PROBLEM STATEMENT. Copy out each line of the material in which the word "Value" can be found.

DATA PROVIDED.
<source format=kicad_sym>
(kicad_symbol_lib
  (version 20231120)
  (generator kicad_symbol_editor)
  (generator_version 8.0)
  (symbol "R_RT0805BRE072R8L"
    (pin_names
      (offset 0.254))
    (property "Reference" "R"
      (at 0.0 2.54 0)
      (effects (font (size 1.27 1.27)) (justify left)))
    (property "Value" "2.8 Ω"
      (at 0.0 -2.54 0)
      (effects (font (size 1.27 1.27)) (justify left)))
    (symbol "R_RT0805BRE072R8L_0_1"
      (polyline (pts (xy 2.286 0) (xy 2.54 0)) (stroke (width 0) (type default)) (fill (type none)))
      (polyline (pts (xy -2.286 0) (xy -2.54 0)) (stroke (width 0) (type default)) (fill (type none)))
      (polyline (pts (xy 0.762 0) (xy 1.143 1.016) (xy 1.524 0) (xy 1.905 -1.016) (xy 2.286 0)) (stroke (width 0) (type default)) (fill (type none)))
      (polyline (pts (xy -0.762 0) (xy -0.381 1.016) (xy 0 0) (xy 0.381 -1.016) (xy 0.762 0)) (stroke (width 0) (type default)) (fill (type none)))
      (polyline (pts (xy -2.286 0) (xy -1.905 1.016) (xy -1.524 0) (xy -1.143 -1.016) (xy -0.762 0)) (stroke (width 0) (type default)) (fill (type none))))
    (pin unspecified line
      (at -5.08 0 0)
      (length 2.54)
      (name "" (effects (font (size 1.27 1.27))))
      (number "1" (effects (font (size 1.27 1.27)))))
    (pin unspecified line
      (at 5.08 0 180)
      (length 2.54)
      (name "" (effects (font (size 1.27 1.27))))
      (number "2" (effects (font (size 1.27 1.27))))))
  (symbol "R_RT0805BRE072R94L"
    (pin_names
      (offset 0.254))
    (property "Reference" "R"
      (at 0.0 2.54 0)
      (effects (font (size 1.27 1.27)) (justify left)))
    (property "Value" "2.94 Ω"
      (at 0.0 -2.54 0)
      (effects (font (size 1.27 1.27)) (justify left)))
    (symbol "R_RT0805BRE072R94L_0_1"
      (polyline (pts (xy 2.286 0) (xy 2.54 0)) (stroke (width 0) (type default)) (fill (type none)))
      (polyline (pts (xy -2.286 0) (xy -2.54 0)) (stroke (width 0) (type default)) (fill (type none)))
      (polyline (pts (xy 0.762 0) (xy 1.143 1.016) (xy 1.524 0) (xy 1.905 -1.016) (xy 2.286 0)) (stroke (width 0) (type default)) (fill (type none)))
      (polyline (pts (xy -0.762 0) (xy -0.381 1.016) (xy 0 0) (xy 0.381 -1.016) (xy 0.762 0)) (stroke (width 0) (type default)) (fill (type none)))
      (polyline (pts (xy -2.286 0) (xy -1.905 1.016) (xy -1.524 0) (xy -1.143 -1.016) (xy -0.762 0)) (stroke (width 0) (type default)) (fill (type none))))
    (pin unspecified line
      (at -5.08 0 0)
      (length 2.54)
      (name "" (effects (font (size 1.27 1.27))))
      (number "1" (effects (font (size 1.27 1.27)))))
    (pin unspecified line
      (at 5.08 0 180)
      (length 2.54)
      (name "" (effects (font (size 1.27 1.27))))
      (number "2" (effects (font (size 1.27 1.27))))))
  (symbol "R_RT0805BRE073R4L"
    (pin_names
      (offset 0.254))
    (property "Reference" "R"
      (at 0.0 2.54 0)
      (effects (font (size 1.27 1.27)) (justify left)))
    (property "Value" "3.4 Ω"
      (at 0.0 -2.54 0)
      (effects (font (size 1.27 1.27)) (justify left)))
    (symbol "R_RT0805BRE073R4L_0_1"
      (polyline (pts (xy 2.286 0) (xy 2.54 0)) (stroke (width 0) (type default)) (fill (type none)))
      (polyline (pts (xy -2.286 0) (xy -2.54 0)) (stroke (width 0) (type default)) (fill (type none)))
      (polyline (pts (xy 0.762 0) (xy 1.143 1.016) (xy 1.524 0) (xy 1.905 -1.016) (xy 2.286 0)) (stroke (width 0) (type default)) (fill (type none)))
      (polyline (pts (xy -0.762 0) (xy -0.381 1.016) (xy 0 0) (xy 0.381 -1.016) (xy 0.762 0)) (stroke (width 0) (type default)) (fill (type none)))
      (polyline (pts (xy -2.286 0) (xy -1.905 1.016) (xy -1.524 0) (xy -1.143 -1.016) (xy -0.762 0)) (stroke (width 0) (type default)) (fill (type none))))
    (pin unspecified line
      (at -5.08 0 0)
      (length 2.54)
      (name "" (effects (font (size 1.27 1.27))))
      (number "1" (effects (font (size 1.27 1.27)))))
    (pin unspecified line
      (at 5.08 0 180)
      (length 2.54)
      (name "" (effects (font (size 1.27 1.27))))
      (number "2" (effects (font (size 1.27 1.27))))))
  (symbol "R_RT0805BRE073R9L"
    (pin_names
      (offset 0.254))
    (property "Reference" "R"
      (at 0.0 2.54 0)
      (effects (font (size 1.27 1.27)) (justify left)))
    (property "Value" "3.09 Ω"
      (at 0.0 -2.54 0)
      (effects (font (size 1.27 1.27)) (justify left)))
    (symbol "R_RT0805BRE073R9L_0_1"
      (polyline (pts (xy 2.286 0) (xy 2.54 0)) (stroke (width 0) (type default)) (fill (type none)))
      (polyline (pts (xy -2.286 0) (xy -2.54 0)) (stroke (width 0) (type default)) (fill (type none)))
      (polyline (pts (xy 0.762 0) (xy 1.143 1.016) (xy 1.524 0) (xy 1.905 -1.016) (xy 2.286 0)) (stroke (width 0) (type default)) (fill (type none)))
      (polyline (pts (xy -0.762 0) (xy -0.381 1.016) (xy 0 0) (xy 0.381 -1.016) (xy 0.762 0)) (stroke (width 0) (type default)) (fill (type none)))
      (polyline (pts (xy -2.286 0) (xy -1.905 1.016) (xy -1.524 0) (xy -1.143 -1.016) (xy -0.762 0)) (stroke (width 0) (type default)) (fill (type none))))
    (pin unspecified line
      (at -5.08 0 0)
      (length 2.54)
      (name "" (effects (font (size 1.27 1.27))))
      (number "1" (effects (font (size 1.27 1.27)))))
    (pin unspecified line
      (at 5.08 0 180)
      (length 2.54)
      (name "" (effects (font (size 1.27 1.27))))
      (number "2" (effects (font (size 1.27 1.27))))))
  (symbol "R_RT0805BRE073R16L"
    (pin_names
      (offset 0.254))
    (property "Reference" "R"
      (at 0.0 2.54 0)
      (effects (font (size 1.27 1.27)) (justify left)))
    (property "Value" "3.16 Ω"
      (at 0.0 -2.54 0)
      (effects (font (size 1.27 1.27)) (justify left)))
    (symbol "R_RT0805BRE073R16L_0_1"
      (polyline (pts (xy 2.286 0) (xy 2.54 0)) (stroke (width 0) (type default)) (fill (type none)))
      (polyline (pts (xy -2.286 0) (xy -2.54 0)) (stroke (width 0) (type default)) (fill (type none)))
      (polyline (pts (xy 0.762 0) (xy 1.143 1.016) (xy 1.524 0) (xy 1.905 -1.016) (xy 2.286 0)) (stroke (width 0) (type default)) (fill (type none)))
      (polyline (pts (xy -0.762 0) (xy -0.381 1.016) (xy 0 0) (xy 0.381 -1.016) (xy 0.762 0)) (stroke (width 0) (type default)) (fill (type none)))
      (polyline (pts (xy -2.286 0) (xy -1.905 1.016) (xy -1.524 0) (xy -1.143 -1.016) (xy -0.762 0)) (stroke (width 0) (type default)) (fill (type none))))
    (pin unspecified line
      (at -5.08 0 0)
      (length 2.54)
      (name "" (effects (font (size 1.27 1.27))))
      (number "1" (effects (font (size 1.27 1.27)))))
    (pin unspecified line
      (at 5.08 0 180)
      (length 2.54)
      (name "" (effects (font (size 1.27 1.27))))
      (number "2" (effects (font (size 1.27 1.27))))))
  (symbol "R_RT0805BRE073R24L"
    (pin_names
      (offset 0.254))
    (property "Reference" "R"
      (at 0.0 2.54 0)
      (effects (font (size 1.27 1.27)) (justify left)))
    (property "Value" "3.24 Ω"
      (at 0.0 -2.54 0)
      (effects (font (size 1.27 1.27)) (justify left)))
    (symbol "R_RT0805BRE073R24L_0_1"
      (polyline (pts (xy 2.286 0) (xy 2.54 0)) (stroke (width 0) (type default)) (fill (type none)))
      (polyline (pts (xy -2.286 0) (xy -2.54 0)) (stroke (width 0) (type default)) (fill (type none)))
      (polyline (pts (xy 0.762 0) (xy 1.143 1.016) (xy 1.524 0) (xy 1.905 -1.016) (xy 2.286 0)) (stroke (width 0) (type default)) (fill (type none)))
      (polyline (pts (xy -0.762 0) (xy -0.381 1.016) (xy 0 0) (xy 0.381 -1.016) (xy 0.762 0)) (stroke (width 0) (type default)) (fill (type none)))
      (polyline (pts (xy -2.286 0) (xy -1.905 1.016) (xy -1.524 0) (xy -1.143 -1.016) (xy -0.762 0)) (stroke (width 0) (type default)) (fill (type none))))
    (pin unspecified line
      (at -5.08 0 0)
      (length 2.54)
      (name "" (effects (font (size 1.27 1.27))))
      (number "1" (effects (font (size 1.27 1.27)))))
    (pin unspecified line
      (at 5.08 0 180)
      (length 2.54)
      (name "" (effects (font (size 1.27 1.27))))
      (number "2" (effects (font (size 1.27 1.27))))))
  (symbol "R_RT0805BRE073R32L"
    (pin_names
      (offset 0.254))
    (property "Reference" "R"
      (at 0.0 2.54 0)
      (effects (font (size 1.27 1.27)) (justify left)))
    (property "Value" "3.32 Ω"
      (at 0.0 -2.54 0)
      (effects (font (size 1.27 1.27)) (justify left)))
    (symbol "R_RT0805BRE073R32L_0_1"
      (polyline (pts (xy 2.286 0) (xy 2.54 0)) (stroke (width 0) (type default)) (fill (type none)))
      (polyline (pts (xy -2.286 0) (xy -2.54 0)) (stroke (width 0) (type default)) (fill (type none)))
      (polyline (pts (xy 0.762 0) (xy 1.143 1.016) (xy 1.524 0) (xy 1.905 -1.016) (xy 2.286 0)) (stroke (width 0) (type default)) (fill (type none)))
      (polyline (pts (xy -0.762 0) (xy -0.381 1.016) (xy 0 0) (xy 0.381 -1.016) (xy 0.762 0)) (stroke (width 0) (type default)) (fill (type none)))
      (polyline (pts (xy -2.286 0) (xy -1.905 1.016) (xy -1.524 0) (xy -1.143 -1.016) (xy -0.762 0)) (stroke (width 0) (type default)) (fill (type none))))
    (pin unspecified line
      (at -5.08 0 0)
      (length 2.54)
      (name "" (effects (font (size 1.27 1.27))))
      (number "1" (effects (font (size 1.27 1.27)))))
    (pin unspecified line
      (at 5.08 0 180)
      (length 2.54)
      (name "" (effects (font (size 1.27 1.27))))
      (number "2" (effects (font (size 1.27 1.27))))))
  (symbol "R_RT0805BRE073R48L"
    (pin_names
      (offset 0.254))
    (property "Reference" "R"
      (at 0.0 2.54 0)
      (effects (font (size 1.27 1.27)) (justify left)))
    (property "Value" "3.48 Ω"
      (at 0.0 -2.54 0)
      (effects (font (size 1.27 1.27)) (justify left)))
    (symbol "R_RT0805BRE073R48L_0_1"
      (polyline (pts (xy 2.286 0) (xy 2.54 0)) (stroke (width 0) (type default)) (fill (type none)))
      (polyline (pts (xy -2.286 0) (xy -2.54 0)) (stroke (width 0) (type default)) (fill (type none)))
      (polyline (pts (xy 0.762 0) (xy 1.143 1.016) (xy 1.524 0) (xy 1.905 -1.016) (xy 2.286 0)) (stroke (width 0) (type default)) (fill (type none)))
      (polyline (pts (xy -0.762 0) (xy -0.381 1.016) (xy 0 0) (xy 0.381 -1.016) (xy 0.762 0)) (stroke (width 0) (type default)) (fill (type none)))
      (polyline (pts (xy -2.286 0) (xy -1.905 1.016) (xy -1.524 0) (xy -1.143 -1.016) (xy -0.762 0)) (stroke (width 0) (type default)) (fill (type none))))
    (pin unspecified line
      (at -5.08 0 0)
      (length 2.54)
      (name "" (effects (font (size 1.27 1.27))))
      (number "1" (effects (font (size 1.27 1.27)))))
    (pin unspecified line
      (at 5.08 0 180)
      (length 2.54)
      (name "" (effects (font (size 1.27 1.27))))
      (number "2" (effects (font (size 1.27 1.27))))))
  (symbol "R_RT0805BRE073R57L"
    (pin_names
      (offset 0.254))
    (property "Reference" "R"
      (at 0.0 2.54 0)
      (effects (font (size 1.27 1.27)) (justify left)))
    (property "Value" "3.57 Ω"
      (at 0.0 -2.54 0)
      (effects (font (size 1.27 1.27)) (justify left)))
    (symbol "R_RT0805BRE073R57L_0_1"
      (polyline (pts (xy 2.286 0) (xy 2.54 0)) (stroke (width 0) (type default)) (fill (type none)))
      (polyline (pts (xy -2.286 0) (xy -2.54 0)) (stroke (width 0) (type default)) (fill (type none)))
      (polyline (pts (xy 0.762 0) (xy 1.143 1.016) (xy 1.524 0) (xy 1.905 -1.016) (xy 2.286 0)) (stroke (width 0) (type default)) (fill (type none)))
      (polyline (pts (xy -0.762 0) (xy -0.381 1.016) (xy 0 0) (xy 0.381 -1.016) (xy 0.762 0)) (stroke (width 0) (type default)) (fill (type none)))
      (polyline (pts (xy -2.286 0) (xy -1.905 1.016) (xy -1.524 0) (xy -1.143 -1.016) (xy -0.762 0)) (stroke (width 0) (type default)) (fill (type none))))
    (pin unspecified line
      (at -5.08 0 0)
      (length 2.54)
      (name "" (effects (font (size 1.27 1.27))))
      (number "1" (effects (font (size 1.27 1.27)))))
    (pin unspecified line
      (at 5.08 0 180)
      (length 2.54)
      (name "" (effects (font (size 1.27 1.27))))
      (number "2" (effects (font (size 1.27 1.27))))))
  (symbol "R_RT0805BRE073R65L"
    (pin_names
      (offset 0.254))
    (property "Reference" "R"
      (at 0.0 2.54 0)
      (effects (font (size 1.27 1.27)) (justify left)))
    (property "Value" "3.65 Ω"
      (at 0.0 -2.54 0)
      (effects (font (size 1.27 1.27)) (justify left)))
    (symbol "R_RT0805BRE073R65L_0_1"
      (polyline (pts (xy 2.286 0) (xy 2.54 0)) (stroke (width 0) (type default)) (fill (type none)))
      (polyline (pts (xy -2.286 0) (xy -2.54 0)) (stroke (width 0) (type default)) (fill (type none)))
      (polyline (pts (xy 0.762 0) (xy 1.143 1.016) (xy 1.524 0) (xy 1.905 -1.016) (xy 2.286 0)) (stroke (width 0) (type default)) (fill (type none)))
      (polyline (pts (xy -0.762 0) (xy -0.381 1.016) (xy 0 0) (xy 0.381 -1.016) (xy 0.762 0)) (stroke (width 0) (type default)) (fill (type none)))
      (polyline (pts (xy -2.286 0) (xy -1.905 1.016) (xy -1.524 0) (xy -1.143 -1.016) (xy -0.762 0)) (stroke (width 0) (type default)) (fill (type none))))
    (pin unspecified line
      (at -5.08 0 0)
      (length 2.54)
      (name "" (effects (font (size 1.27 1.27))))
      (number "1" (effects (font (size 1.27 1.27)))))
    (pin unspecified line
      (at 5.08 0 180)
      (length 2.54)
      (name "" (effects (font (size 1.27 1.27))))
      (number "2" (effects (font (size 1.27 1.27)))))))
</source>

RESULT OF THE EXERCISE.
    (property "Value" "2.8 Ω"
    (property "Value" "2.94 Ω"
    (property "Value" "3.4 Ω"
    (property "Value" "3.09 Ω"
    (property "Value" "3.16 Ω"
    (property "Value" "3.24 Ω"
    (property "Value" "3.32 Ω"
    (property "Value" "3.48 Ω"
    (property "Value" "3.57 Ω"
    (property "Value" "3.65 Ω"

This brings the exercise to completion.